Between Silence and Coercion

What Granma describes as “social mobilization” is essentially a control strategy. It's not about participation, but obedience; not about shared responsibility, but enforcement.

The article mentions that fumigation is “mandatory” and refusing it is a crime. This embedded warning reveals the text's true intent: the state doesn't negotiate, it commands.

Transparency and accountability, mentioned only in passing, are foreign concepts to the regime's political practice. Instead, the official machine prefers preventive propaganda: feigning concern to neutralize criticism, sowing fear to ensure control.

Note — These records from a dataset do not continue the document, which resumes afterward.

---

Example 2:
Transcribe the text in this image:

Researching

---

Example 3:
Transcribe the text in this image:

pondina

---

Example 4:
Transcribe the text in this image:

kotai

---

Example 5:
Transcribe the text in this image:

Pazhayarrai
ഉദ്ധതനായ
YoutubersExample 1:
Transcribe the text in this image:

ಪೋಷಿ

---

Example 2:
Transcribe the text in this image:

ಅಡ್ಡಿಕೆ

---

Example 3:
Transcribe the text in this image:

Meanwhile, the epidemiological crisis worsens, leaving the Cuban people again without answers. In today's Cuba, when the state should provide explanations, it issues orders. And when it should assume responsibility, it distributes blame.

Understanding Cuba's Epidemiological Crisis

What is the main cause of the epidemiological crisis in Cuba?

The crisis is largely attributed to the spread of the Aedes aegypti mosquito and arboviral diseases, compounded by institutional failures and inadequate state response.

How does the Cuban regime shift blame for the crisis?

The regime uses media to suggest that citizens share responsibility for the crisis, downplaying state accountability and emphasizing citizen compliance.

Why is there criticism of the Cuban health ministry's response?

Critics point to the health ministry's lack of effective campaigns and structural issues, as well as the absence of transparent communication from its leadership.